Das strukturelle Ungleichwicht im Außenhandel und die Abhängigkeit von ausländischer Kreditvergabe führten im Zuge der Finanzmarktkrise quasi zwangsläufig zum Crash. Als die substantiellen Kapitalabflüsse aus Südosteuropa einsetzten, brach das schuldenfinanzierte rumänische »Wirtschaftswunder« wie ein Kartenhaus zusammen. Den vom Ausland zu deckenden Finanzbedarf schätzt die Ratingagentur Moodys auf 29 Milliarden Euro allein in diesem Jahr – das sind umgerechnet 21,8 Prozent des Bruttosozialprodukts.
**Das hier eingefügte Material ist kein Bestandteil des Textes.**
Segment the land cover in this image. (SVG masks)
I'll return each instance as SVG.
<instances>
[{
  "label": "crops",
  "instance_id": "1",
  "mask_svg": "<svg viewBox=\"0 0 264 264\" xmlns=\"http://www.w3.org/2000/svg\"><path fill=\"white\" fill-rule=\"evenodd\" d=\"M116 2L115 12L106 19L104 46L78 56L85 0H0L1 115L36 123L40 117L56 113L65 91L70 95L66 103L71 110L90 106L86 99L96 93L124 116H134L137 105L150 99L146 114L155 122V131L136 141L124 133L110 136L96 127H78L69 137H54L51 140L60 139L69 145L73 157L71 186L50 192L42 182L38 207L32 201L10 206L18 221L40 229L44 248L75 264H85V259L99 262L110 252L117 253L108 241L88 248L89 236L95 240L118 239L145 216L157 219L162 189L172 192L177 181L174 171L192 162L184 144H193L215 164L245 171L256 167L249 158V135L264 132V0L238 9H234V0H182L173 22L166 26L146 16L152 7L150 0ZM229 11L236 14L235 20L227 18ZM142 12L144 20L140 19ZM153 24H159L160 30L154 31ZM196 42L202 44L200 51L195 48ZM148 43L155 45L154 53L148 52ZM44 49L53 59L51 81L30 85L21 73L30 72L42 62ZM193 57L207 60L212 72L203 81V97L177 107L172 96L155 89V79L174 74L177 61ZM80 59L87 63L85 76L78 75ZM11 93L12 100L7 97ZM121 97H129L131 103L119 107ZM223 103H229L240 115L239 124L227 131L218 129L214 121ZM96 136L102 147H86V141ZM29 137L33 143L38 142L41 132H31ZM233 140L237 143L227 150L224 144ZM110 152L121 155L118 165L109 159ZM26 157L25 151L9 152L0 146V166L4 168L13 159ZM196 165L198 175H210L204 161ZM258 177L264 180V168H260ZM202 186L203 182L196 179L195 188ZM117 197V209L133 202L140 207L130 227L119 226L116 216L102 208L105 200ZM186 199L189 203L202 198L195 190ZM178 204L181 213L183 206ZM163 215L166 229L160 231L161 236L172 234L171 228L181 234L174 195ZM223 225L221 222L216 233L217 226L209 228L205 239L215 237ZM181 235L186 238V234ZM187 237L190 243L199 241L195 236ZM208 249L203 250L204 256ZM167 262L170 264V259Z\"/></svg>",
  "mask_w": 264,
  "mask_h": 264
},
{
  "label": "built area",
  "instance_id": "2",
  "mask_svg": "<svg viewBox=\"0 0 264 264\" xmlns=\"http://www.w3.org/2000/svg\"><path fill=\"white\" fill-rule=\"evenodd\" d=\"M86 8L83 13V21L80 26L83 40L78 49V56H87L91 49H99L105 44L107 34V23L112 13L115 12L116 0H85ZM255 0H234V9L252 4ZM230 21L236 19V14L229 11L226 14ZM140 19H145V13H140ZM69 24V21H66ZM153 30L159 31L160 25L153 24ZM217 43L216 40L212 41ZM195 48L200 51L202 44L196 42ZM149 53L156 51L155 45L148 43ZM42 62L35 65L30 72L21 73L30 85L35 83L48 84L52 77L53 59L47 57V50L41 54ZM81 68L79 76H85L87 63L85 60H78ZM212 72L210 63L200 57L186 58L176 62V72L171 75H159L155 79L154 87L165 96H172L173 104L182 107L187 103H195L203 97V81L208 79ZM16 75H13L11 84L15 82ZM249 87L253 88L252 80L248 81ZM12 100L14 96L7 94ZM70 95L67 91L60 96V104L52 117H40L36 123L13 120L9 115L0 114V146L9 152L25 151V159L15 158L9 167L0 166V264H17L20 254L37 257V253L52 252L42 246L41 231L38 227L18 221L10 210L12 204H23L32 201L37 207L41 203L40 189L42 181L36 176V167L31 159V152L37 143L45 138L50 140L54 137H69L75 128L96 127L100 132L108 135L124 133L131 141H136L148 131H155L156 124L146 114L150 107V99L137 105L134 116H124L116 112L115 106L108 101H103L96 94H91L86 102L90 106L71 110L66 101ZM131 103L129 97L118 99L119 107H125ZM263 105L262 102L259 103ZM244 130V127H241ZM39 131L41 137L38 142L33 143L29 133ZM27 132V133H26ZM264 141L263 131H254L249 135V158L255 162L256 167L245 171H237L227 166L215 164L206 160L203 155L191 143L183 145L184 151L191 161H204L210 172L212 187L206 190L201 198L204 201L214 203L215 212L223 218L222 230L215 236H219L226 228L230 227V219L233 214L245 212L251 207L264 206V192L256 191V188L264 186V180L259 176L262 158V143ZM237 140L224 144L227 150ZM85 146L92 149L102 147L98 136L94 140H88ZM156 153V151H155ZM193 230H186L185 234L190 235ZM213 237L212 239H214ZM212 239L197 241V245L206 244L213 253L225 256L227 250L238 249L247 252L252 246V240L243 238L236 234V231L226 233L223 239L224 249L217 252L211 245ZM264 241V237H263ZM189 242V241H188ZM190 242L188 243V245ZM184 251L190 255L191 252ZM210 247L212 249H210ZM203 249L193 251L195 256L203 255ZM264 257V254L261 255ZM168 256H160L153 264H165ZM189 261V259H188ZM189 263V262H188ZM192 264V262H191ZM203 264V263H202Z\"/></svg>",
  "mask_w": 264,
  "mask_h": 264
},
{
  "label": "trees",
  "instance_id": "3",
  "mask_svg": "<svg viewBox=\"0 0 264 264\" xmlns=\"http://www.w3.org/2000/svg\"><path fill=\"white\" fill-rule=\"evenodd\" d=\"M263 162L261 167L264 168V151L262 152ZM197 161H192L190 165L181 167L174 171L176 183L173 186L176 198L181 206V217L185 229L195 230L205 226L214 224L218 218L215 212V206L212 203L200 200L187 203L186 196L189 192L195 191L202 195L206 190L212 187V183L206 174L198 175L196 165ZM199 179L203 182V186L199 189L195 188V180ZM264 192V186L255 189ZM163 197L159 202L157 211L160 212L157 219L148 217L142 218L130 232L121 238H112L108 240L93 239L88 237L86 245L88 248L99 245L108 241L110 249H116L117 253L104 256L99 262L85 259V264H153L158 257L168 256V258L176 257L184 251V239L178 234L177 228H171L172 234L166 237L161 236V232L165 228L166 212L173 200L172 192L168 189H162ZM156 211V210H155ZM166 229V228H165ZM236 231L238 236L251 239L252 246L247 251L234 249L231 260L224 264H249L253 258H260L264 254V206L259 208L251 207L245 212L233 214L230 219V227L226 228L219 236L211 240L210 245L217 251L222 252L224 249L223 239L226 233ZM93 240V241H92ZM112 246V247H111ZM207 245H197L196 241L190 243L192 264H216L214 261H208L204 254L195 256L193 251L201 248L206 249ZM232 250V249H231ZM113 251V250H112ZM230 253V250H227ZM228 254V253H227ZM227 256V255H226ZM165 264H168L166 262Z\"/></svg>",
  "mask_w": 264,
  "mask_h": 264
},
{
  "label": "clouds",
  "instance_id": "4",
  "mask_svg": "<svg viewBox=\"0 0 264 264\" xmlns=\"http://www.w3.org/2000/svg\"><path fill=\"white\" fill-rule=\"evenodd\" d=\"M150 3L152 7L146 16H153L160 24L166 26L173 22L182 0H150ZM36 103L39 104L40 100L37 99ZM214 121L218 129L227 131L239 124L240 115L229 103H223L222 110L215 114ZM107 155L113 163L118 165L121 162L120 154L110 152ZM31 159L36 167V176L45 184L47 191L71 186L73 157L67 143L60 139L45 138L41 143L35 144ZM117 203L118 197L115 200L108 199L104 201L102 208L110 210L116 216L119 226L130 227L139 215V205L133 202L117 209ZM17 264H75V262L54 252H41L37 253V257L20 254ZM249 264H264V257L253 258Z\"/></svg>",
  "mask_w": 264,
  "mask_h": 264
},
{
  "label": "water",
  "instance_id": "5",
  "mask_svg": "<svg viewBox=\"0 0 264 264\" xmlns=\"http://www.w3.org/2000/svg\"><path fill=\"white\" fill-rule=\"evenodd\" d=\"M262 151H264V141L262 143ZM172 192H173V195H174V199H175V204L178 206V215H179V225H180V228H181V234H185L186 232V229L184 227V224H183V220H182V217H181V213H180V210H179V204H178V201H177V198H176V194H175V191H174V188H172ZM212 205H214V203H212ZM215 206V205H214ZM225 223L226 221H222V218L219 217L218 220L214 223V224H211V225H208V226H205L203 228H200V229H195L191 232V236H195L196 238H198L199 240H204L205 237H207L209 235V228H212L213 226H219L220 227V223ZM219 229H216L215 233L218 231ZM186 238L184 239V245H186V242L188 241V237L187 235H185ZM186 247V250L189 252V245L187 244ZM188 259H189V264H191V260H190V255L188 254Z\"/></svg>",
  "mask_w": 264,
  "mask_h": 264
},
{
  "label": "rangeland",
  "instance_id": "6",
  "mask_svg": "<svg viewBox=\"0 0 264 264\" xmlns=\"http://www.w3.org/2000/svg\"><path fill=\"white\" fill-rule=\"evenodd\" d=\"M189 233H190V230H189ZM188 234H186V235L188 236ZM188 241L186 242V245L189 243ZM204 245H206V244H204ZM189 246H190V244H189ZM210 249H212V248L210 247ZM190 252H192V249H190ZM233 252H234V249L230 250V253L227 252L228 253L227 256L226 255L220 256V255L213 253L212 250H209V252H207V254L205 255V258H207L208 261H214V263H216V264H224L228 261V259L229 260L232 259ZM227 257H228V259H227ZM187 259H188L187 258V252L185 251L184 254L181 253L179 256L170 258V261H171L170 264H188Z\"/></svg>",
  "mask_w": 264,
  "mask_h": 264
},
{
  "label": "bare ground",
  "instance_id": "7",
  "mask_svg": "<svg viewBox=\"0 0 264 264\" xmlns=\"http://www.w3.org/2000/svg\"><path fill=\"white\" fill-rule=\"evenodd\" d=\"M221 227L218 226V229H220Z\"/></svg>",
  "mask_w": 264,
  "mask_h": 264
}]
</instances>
Mit überbordender Verschuldung und mittlerweile restriktiver Kreditvergabe bricht auch die wichtigste Konjunkturstütze, der Konsum, zusammen. Laut dem Finanzministerium dürfte das Bruttoinlandsprodukt in diesem Jahr kräftig schrumpfen. Einzelne Zahlen machen die Dramatik deutlich. So sank die Zahl der PKW-Neuzulassungen im Februar auf 7182 Neuwagen und somit auf ein Drittel des Vorjahreswertes. Im freien Fall befindet sich auch der Immobiliensektor. So sind die Preise für Eigentumswohnungen in Bukarester Toplagen bereits um bis zu 30 Prozent gefallen. Allein der von Renault aufgekaufte Autohersteller Dacia kann sich noch über rege Nachfrage freuen, da die deutsche »Abwrackprämie« dort – noch – für volle Auftragsbücher sorgt.